What you need to do | Please print the rows below verbatim, from the line with "Klientų aptarnavimo centras" to the line with "дверце: да Мощность", including both of those lines. Leave the pictures out.

--

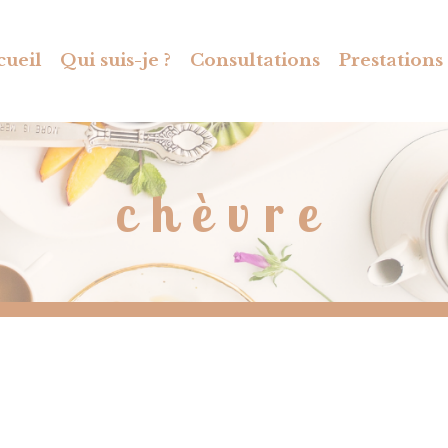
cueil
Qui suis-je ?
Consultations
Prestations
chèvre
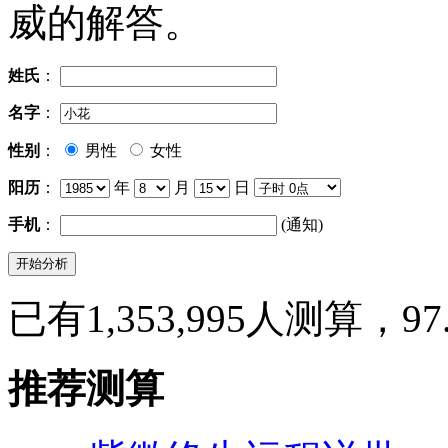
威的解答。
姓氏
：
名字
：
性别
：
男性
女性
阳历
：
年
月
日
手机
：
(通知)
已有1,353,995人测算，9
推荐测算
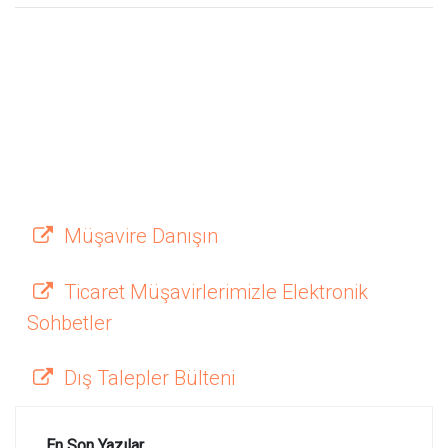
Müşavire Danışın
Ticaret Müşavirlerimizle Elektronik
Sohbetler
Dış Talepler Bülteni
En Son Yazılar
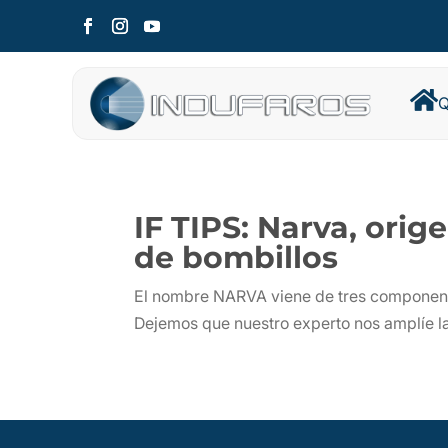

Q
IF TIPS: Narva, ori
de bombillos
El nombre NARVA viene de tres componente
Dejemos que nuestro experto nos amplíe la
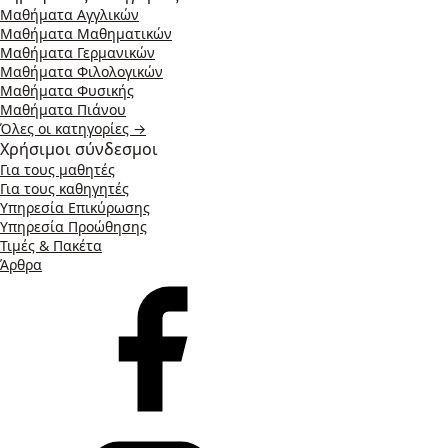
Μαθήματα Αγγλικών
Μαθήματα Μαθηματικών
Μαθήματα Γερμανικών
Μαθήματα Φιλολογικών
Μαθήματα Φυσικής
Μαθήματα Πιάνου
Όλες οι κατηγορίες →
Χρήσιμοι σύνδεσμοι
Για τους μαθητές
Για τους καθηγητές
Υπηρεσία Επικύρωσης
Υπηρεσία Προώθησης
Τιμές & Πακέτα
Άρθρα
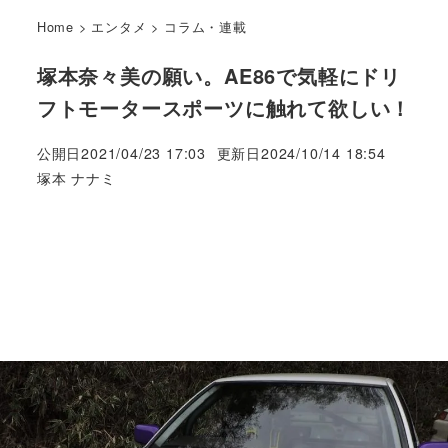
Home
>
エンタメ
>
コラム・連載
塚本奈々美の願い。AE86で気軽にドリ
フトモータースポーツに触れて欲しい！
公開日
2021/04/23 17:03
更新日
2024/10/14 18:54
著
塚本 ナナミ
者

--

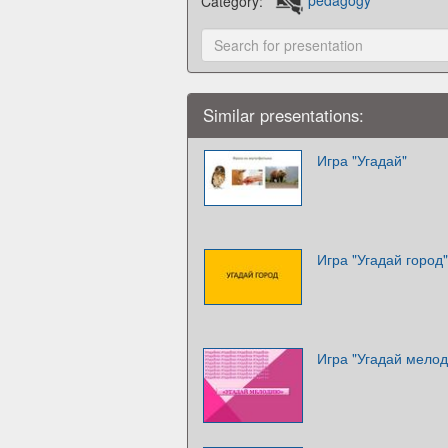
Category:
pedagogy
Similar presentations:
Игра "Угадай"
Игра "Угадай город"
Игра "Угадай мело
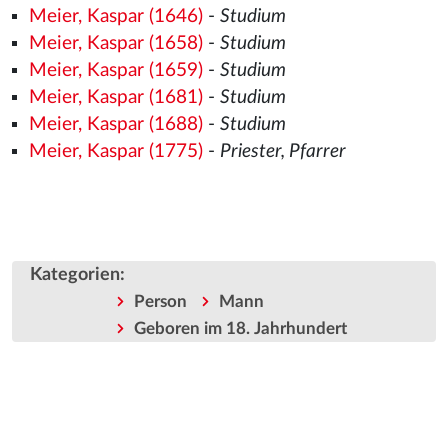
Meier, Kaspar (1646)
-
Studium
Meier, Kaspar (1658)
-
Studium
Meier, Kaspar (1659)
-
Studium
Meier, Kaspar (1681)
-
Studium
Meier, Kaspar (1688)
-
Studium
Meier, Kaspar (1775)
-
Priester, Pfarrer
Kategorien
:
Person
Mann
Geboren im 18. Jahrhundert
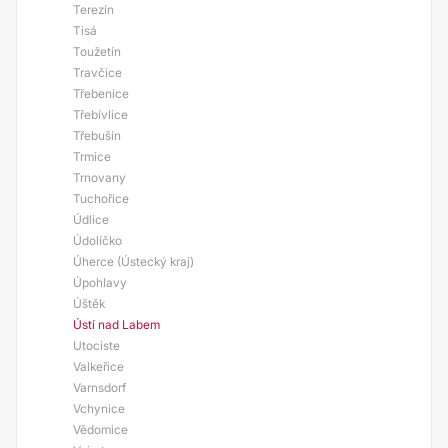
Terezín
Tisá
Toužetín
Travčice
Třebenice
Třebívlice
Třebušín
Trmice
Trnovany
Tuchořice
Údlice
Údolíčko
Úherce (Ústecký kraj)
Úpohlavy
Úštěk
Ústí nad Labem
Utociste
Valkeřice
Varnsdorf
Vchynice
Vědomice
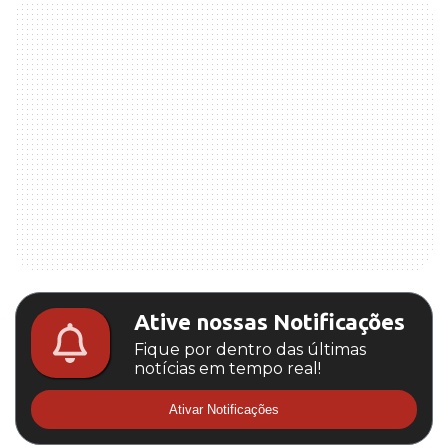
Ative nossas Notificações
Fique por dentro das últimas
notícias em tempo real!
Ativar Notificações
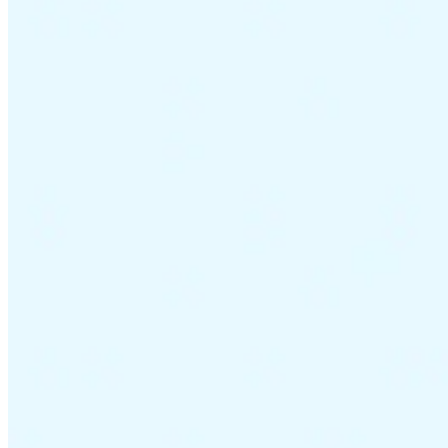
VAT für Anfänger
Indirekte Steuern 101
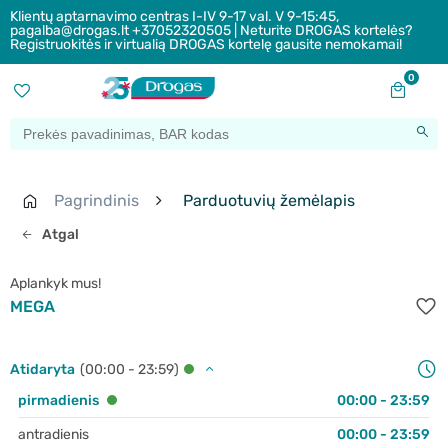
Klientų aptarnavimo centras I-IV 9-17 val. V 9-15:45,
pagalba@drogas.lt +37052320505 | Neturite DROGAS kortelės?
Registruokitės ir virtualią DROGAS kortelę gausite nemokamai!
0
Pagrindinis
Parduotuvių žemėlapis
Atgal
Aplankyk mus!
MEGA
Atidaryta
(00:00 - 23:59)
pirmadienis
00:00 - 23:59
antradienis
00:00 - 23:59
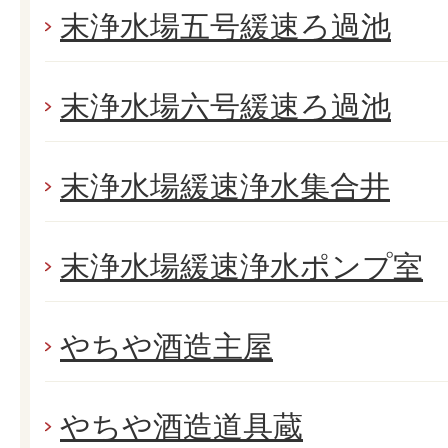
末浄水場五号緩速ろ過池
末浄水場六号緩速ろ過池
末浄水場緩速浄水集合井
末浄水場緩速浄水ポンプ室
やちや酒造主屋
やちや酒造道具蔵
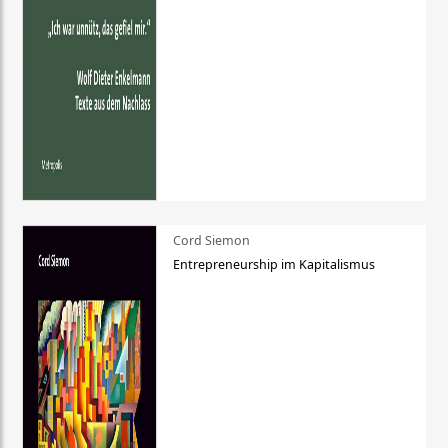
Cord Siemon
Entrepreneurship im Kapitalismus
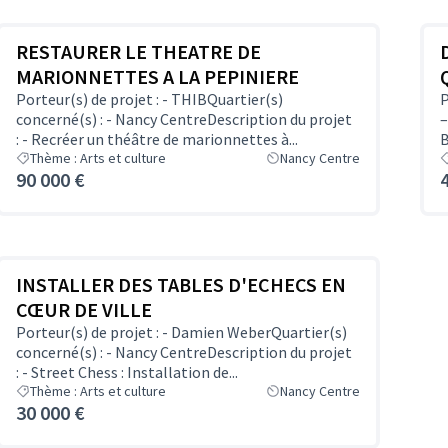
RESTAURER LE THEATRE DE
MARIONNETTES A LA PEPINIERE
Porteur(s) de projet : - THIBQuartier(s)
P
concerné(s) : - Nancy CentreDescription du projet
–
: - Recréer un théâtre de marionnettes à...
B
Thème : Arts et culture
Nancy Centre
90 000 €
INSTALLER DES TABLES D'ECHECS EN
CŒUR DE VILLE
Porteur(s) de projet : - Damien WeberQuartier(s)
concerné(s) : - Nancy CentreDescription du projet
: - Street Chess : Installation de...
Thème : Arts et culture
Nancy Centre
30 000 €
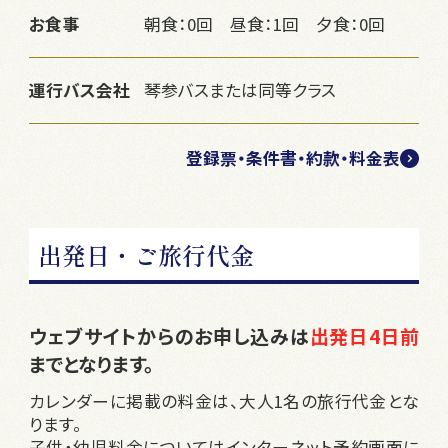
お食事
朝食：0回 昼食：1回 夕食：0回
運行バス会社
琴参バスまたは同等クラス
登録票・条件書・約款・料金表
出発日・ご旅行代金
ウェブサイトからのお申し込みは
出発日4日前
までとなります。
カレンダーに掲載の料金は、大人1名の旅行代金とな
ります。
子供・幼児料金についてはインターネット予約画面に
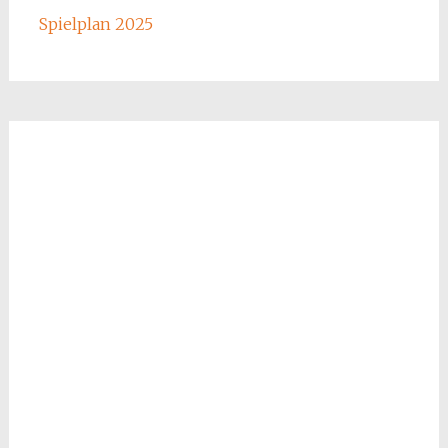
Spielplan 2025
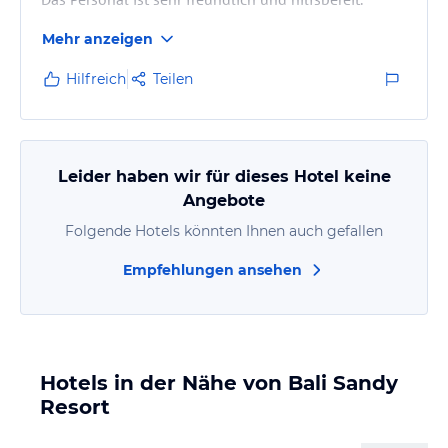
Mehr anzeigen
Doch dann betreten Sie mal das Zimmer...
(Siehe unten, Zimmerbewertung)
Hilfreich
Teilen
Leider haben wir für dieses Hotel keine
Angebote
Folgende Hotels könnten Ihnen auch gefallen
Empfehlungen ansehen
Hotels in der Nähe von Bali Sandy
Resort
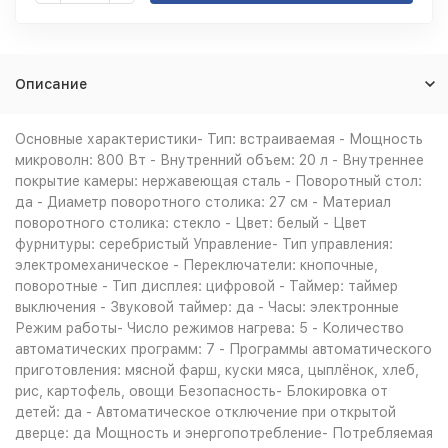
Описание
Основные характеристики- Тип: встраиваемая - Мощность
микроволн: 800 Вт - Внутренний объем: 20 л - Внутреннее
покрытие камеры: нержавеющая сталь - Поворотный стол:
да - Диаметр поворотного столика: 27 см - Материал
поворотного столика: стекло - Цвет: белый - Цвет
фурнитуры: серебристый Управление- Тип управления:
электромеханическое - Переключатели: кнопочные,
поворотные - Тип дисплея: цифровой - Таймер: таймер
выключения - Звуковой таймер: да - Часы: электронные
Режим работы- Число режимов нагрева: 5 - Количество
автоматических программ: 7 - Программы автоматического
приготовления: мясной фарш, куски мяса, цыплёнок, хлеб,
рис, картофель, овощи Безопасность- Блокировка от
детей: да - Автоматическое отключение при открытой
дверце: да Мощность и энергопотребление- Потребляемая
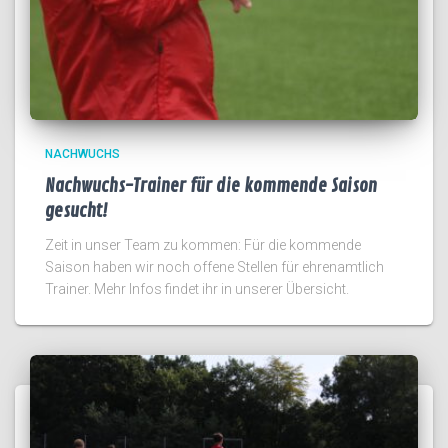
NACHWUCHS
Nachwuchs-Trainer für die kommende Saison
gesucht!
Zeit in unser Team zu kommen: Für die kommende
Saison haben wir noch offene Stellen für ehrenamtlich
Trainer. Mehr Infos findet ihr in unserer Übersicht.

--

Finished exercise |
Klientų aptarnavimo centras I-IV 9-17 val. V 9-15:45,
pagalba@drogas.lt +37052320505 | Neturite DROGAS kortelės?
Registruokitės ir virtualią DROGAS kortelę gausite nemokamai!
0
Pagrindinis
Parduotuvių žemėlapis
Atgal
Aplankyk mus!
MEGA
Atidaryta
(00:00 - 23:59)
pirmadienis
00:00 - 23:59
antradienis
00:00 - 23:59
末浄水場五号緩速ろ過池
末浄水場六号緩速ろ過池
末浄水場緩速浄水集合井
末浄水場緩速浄水ポンプ室
やちや酒造主屋
やちや酒造道具蔵
Cord Siemon
Entrepreneurship im Kapitalismus
RESTAURER LE THEATRE DE
MARIONNETTES A LA PEPINIERE
Porteur(s) de projet : - THIBQuartier(s)
P
concerné(s) : - Nancy CentreDescription du projet
–
: - Recréer un théâtre de marionnettes à...
B
Thème : Arts et culture
Nancy Centre
90 000 €
INSTALLER DES TABLES D'ECHECS EN
CŒUR DE VILLE
Porteur(s) de projet : - Damien WeberQuartier(s)
concerné(s) : - Nancy CentreDescription du projet
: - Street Chess : Installation de...
Thème : Arts et culture
Nancy Centre
30 000 €
お食事
朝食：0回 昼食：1回 夕食：0回
運行バス会社
琴参バスまたは同等クラス
登録票・条件書・約款・料金表
出発日・ご旅行代金
ウェブサイトからのお申し込みは
出発日4日前
までとなります。
カレンダーに掲載の料金は、大人1名の旅行代金とな
ります。
子供・幼児料金についてはインターネット予約画面に
Spielplan 2025
Mehr anzeigen
Doch dann betreten Sie mal das Zimmer...
(Siehe unten, Zimmerbewertung)
Hilfreich
Teilen
Leider haben wir für dieses Hotel keine
Angebote
Folgende Hotels könnten Ihnen auch gefallen
Empfehlungen ansehen
Hotels in der Nähe von Bali Sandy
Resort
Описание
Основные характеристики- Тип: встраиваемая - Мощность
микроволн: 800 Вт - Внутренний объем: 20 л - Внутреннее
покрытие камеры: нержавеющая сталь - Поворотный стол:
да - Диаметр поворотного столика: 27 см - Материал
поворотного столика: стекло - Цвет: белый - Цвет
фурнитуры: серебристый Управление- Тип управления:
электромеханическое - Переключатели: кнопочные,
поворотные - Тип дисплея: цифровой - Таймер: таймер
выключения - Звуковой таймер: да - Часы: электронные
Режим работы- Число режимов нагрева: 5 - Количество
автоматических программ: 7 - Программы автоматического
приготовления: мясной фарш, куски мяса, цыплёнок, хлеб,
рис, картофель, овощи Безопасность- Блокировка от
детей: да - Автоматическое отключение при открытой
дверце: да Мощность и энергопотребление- Потребляемая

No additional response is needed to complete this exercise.